» **REQUIRED ACTION**:
Take each line from the entries that holds "presented" and copy it out.
'''
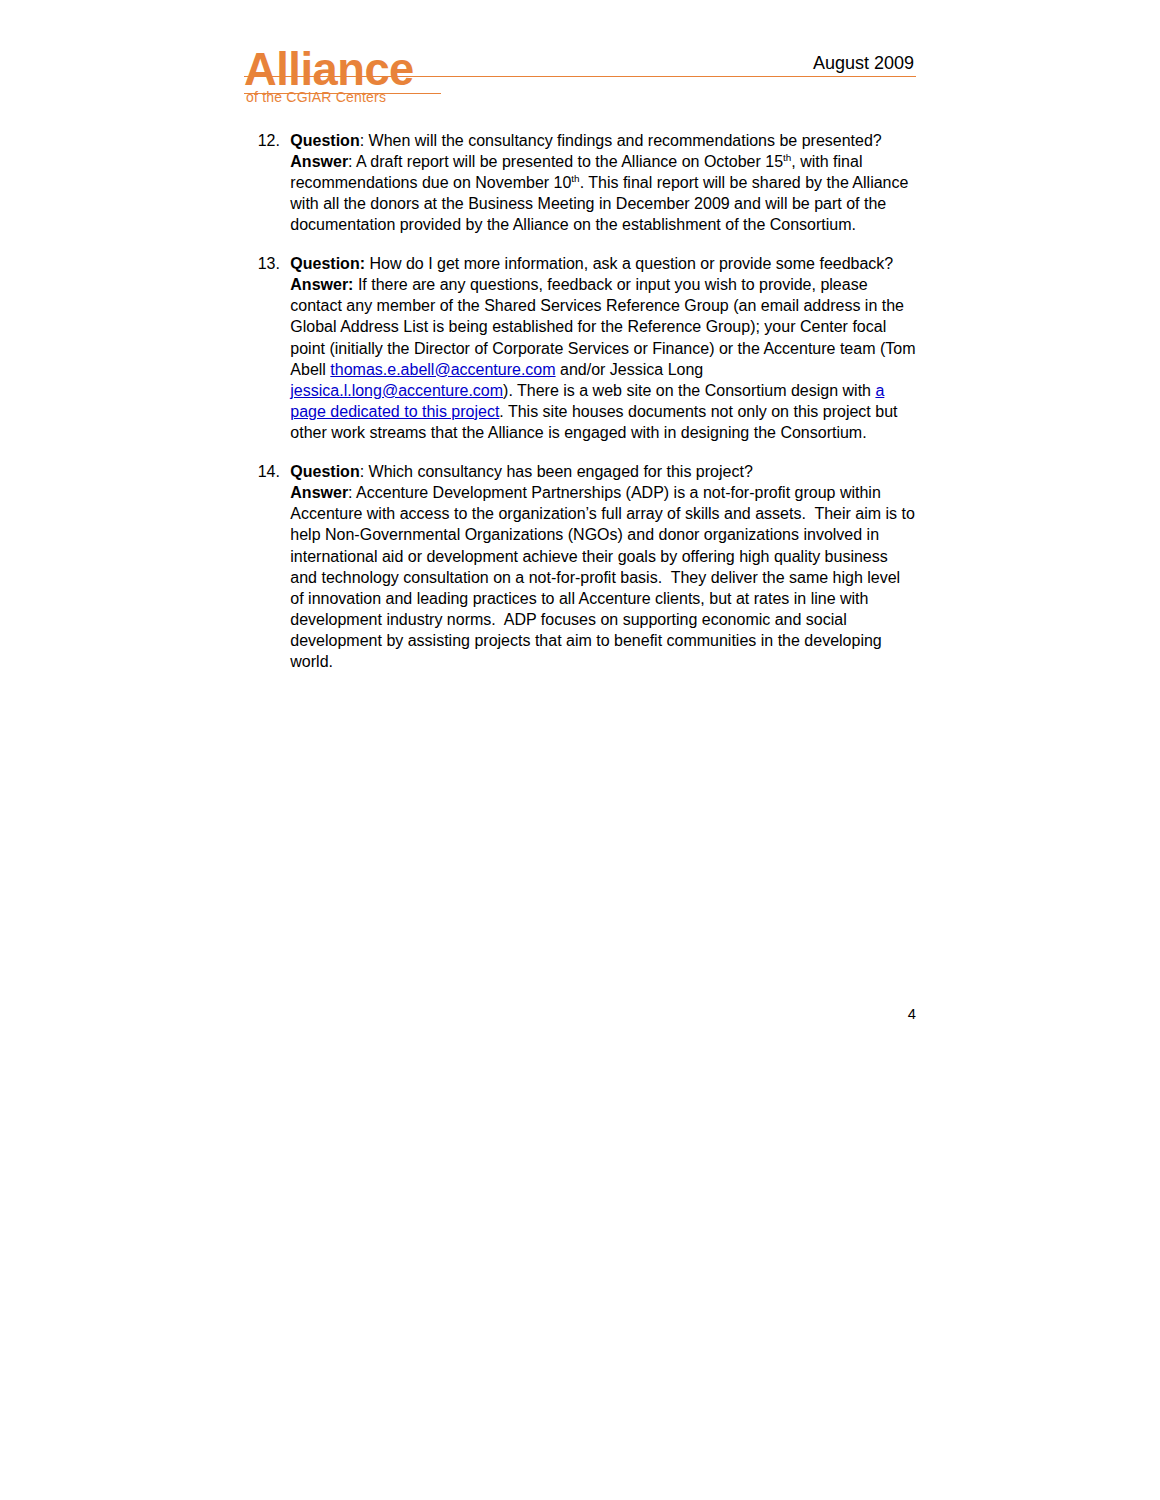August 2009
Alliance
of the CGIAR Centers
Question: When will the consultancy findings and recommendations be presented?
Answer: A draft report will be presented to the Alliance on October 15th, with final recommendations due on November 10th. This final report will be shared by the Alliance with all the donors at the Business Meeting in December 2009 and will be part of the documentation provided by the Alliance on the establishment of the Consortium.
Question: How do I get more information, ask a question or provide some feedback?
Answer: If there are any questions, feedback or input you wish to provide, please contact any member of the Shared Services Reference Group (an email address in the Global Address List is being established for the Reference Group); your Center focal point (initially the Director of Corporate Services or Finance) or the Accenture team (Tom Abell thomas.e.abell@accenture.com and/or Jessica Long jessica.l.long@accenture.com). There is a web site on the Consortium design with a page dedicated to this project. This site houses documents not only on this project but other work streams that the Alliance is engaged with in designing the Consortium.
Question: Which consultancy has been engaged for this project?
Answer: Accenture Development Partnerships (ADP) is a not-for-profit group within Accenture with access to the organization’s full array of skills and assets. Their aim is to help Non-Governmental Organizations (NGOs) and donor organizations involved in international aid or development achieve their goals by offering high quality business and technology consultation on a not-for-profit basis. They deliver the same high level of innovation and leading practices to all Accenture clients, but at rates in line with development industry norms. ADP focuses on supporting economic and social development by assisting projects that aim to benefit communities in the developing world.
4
'''
» **WRITTEN REPLY**:
Question: When will the consultancy findings and recommendations be presented?
Answer: A draft report will be presented to the Alliance on October 15th, with final recommendations due on November 10th. This final report will be shared by the Alliance with all the donors at the Business Meeting in December 2009 and will be part of the documentation provided by the Alliance on the establishment of the Consortium.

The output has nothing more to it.